Meus avós paternos mudaram-se
para Natal na década de 1960, a fim de acompanhar os filhos que já se
encontravam por lá, estudando. Moraram na Deodoro e, por fim, na Cônego Leão
Fernandes, logradouros coincidentemente transversais da rua Mossoró.
O velho se chamava Jerônymo
Lahyre de Mello Rosado. Farmacêutico e inspetor de ensino, além de boêmio
inveterado, tinha vastos conhecimentos gerais e uma memória prodigiosa. No
aniversário de 90 anos, três antes de nos deixar, recitou poemas de Augusto dos
Anjos e explicou as declinações do Latim. Tranquilo, conciliador, era dono de
um senso de humor singularíssimo, entre a gaiatice e a ingenuidade.
A jovem atendia pelo nome de Francisca
Gurgel da Frota Rosado. Dona de casa, dedicou dias e noites numa máquina de
costura para ajudar a garantir a educação dos filhos. Nasceu em Pau dos Ferros
e lamentava-se por não conhecer a própria terra, de onde saiu criança. Braba,
austera, talentosa, assisti-a ministrar cursos de pintura de vitrais - até pintei
uma arara sob sua orientação - e de congelamento de alimentos, coisa inovadora
no Rio Grande do Norte da época. Deixou-nos aos 87.
Faz algumas semanas, conversei
sobre os dois com Ernani Rosado, logo após receber do primo uma joia de
família, da qual me nomeou guardião vitalício: o caderno original dos poemas
manuscritos por Jerônimo Rosado Filho, avô de Ernani, meu bisavô, acompanhado
da obrigação de romper seu ineditismo, missão a ser brevemente cumprida.
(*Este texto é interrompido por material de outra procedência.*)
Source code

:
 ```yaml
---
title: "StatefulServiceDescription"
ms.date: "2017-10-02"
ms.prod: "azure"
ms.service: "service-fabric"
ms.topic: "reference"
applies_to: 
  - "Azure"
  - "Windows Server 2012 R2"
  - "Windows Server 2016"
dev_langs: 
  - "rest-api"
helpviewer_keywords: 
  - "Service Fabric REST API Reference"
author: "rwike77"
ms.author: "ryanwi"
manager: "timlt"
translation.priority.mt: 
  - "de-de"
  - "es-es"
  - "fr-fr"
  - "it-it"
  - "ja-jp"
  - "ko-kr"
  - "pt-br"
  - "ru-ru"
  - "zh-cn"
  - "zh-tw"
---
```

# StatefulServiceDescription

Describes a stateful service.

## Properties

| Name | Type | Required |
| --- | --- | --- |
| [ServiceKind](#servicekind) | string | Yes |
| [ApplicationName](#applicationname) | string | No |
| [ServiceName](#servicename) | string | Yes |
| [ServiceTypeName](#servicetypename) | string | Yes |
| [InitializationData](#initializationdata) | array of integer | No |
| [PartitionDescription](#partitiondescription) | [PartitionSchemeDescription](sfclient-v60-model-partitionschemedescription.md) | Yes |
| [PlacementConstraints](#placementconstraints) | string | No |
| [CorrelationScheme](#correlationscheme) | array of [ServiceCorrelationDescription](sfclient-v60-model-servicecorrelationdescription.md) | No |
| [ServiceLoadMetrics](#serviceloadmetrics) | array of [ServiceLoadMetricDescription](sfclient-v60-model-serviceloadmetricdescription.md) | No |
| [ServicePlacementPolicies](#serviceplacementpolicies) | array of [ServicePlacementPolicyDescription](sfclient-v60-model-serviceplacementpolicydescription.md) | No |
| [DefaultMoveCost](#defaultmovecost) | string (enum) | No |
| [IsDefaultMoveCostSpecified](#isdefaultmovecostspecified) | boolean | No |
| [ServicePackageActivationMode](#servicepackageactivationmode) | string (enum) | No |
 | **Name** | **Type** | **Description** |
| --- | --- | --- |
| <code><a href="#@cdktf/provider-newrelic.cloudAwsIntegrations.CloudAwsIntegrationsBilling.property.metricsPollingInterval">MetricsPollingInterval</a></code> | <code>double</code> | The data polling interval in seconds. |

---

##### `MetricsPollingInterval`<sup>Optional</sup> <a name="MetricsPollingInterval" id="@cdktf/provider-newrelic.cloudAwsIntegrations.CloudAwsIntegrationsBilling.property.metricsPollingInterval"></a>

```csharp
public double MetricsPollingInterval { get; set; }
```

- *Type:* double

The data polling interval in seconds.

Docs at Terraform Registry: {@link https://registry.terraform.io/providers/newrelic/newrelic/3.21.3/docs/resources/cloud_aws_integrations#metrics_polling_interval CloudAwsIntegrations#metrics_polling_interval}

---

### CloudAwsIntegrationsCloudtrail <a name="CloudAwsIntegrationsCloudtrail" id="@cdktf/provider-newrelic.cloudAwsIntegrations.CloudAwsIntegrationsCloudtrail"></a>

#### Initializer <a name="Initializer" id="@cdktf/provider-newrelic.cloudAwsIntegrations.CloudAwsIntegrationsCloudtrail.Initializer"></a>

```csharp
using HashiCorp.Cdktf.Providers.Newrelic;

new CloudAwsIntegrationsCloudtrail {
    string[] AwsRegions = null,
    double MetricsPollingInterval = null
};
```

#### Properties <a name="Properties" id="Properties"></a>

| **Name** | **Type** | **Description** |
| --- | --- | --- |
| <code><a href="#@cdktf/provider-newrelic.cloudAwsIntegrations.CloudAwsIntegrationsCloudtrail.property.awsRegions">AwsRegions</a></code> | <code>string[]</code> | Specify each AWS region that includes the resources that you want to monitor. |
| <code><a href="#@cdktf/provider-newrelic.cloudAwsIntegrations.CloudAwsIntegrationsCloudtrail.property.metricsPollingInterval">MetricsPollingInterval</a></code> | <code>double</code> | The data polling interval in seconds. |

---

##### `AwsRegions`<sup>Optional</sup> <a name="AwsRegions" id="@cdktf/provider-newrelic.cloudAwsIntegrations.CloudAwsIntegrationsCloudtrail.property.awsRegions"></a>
Rosadinho, só para ilustrar, foi
o primeiro dos 21 "numerados" de Seu Rosado, embora não tenha recebido
um número por nome. Médico humanitário, poeta, colaborador de vários jornais,
autor da tese "Da Bacilemia", morreu no verdor dos 30 anos.
Disse-me Ernani, na mesma
oportunidade em que me designou curador da obra, que, ao se mudar da Deodoro
para a Cônego Leão Fernandes, dona Francisca plantou várias samambaias em
jarros e xaxins.
As plantas eram tratadas a pão de
ló - sol, adubo, água fresca -, mas não se desenvolviam nem por cem e uma cocada,
enquanto as da vizinha, embora sem cuidados, eram enormes, pomposas, com
aqueles galhos viçosos que pareciam "trançados de cordas", fazendo
jus à origem tupi de sua denominação: çama-mbai.
Certa feita, à mesa do jantar,
família reunida, ela desabafou. Disse, um muito amargurada, desconhecer por
qual motivo suas "pteridófitas" não respondiam ao tratamento,
enquanto as da casa ao lado só faltavam falar.
Eis que o velho Lahyre, meio sem
jeito, fez uma inesperada confissão e pôs fim ao mistério. Quando as samambaias
começavam a crescer, para impedi-las de ultrapassar a circunferência dos
jarros, ele, na melhor intenção de agradar à mulher, passava-lhes a faca, por "questão
de estética".
Moral da história: o gosto, já
dizia Edgar Allan Poe, é o único juiz da beleza.